▶ _Text block_:

Granted these might only be problems in this AP, but I am getting really burned out on the system, which more or less is functioning only like a set-piece-encounter to set-piece-encounter skirmish game, even more than 4e.
 

kenada

Legend
Supporter
I’m running a sandbox *crawl. It started out as a hexcrawl, but it’s currently a dungeoncrawl (due to exploring a megadungeon). It could turn into politics and intrigue if the party ever decides what it wants to do about its relationship with Orctown (or the factions in Orctown force the issue).

I’m using a modified exploration mode where turns have explicit times. You can see a copy of my exploration procedure here. There’s urbancrawl stuff, but it’s untested (and probably needs heavy revision).

Wilderness exploration is based heavily on The Alexandrian’s hexcrawl stuff. The idea for group activities comes from Hexploration, but I don’t feel that Hexploration is actually very good for sandbox play. It’s too steeped in the GMG’s conception that a sandbox is a way of letting players decide how they go about approaching the story and not as an open-ended activity in its own right.

(Stored items)
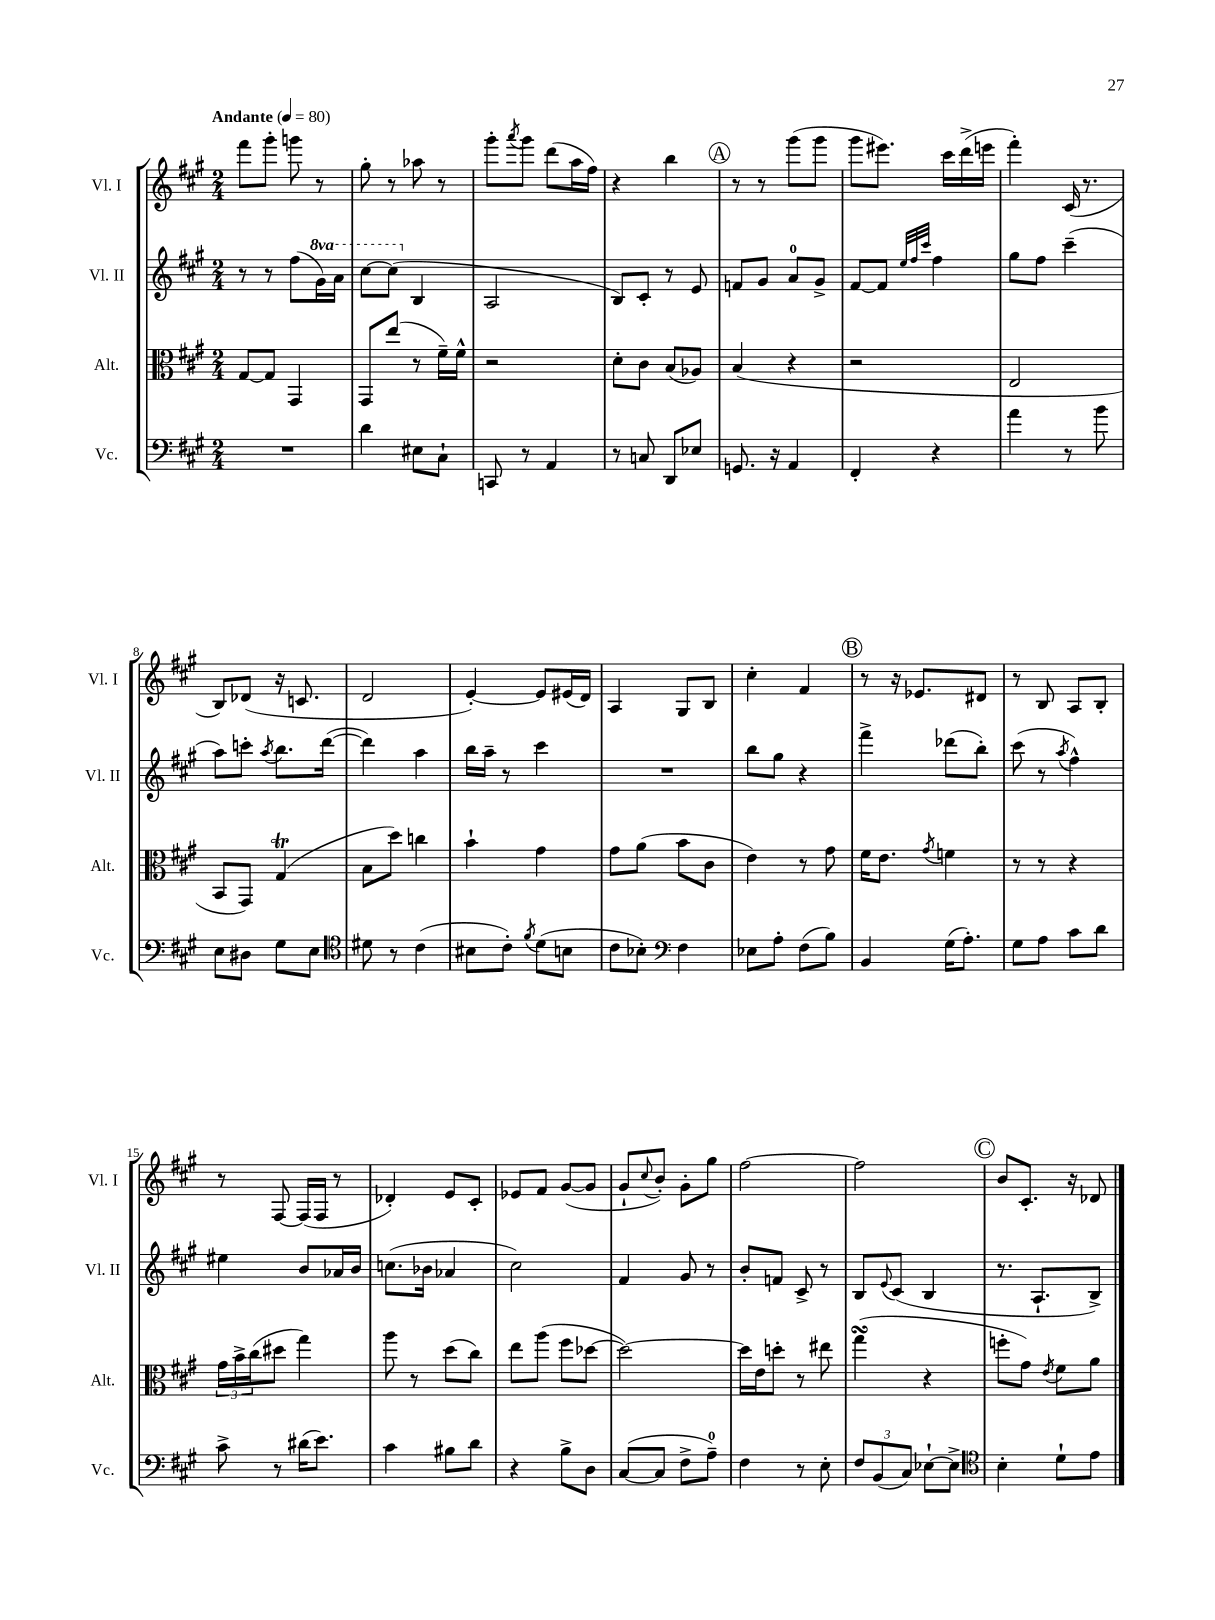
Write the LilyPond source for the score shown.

<<
\new StaffGroup <<
\new Staff = "s0" \with { instrumentName = "Vl. I" shortInstrumentName = "Vl. I" } {
    \clef treble \key a \major \numericTimeSignature \time 2/4 \tempo "Andante" 4 = 80
    fis'''8 gis'''8-. g'''8 r8 |
    gis''8-. r8 aes''8 r8 |
    gis'''8-. \acciaccatura { a'''8 } gis'''8 d'''8( a''16 fis''16) |
    r4 b''4 |
    \mark \markup { \circle "A" } r8 r8 gis'''8( gis'''8 |
    gis'''8 eis'''8.) cis'''16 d'''16->( e'''16 |
    fis'''4-.) cis'16( r8. |
    b8) des'8( r16 c'8. |
    d'2 |
    e'4~-.) e'8 eis'16( d'16) |
    a4 gis8 b8 |
    cis''4-. fis'4 |
    \mark \markup { \circle "B" } r8 r16 ees'8. dis'8 |
    r8 b8 a8 b8-. |
    r8 fis8~ fis16( fis16 r8 |
    des'4-.) e'8 cis'8-. |
    ees'8 fis'8 gis'8~( gis'8 |
    gis'8-! \appoggiatura { cis''8 } b'8-.) gis'8-. gis''8 |
    fis''2~ |
    fis''2 |
    \mark \markup { \circle "C" } b'8 cis'8.-. r16 des'8 \bar "|." |
}
\new Staff = "s1" \with { instrumentName = "Vl. II" shortInstrumentName = "Vl. II" } {
    \clef treble \key a \major \numericTimeSignature \time 2/4 \set Staff.ottavationMarkups = #ottavation-simple-ordinals
    r8 r8 fis''8( \ottava #1 gis''16) a''16 |
    cis'''8~ cis'''8( \ottava #0 b4 |
    a2 |
    b8) cis'8-. r8 e'8 |
    \mark \markup { \circle "A" } f'8 gis'8 a'8-0 gis'8-> |
    fis'8~ fis'8 \grace { e''32 fis''32 cis'''32 } fis''4 |
    gis''8 fis''8 cis'''4--( |
    a''8) c'''8-. \acciaccatura { a''8 } b''8. d'''16~( |
    d'''4) a''4 |
    b''16 a''16-- r8 cis'''4 |
    R2 |
    b''8 gis''8 r4 |
    \mark \markup { \circle "B" } fis'''4-> des'''8( b''8-.) |
    cis'''8( r8 \acciaccatura { a''8 } fis''4-^) |
    eis''4 b'8 aes'16 b'16 |
    c''8.( bes'16 aes'4 |
    cis''2) |
    fis'4 gis'8 r8 |
    b'8-. f'8 cis'8-> r8 |
    b8 \appoggiatura { e'8 } cis'8( b4 |
    \mark \markup { \circle "C" } r8. a8.-! b8->) \bar "|." |
}
\new Staff = "s2" \with { instrumentName = "Alt." shortInstrumentName = "Alt." } {
    \clef alto \key a \major \numericTimeSignature \time 2/4
    gis8~ gis8 gis,4 |
    gis,8 e''8( r8 fis'16--) fis'16-^ |
    r2 |
    d'8-. cis'8 b8( aes8) |
    \mark \markup { \circle "A" } b4( r4 |
    r2 |
    e2 |
    b,8 gis,8) gis4\trill( |
    b8 d''8) c''4 |
    b'4-! gis'4 |
    gis'8 a'8( b'8 cis'8 |
    e'4) r8 gis'8 |
    \mark \markup { \circle "B" } fis'16 e'8. \acciaccatura { gis'8 } f'4 |
    r8 r8 r4 |
    \tuplet 3/2 { gis'16 b'16-> cis''16( } dis''8 gis''4) |
    a''8 r8 d''8( cis''8) |
    e''8 a''8( fis''8 des''8~ |
    des''2~) |
    des''16 e'16 d''8-. r8 eis''8 |
    gis''4\turn( r4 |
    \mark \markup { \circle "C" } f''8-. gis'8) \acciaccatura { e'8 } fis'8 a'8 \bar "|." |
}
\new Staff = "s3" \with { instrumentName = "Vc." shortInstrumentName = "Vc." } {
    \clef bass \key a \major \numericTimeSignature \time 2/4
    R2 |
    d'4 eis8 cis8-! |
    c,8 r8 a,4 |
    r8 c8 d,8 ees8 |
    \mark \markup { \circle "A" } g,8. r16 a,4 |
    fis,4-. r4 |
    a'4 r8 b'8 |
    e8 dis8 gis8 e8 |
    \clef tenor dis'8 r8 cis'4( |
    bis8 cis'8-.) \acciaccatura { fis'8 } d'8( b8 |
    cis'8 bes8-.) \clef bass fis4 |
    ees8 a8-. fis8( b8) |
    \mark \markup { \circle "B" } b,4 gis16( a8.-.) |
    gis8 a8 cis'8 d'8 |
    cis'8-> r8 dis'16( e'8.) |
    cis'4 bis8 d'8 |
    r4 b8-> d8 |
    cis8~( cis8 fis8-> a8-0--) |
    fis4 r8 e8-. |
    \tuplet 3/2 { fis8 b,8( cis8) } ees8~-! ees8-> |
    \mark \markup { \circle "C" } \clef tenor b4-. d'8-! e'8 \bar "|." |
}
>>
>>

▶ _Objective_:
Carry on the post about running a sandbox crawl, starting right after its last sentence. The records have no connection to the post about running a sandbox crawl.

▶ _The reply_:
Dungeon exploration is broken down into turns with regular wandering monsters checks. Note that these are wandering monsters done right. If the check succeeds, I don’t just spring a fight on the PCs. What it means is something showed up in the dungeon, and it’s having an effect on the environment. There might be gray oozes on the ledge above, or a necromancer moved into the dungeon while you were away (or flying snakes are inside a bloated corpse, feasting).

I find that this is the single biggest thing that creates time pressure. If the PCs spend too much time resting, then they risk losing ground in the dungeon or having the environment become less favorable. The same goes for spending too long away. I roll to restock when they’re gone (though that’s mostly just ad hoc). Anyway, my PCs worry quite a bit spending too long resting, so they’ll often only spend a bit of time healing and either live with having lower hit points or use magic or consumables to top off.

1. While listening to actual plays I noticed that people actually name the exploration activities that they are using (I.e. they are going to take the ‘scout’ action) while I don’t think my players even know the name of the activities at all: they describe to me their actions, I respond with any limitations or request for clarification, and I choose what action that they have taken (sometimes I have several options to choose between). Does anyone else do it that way?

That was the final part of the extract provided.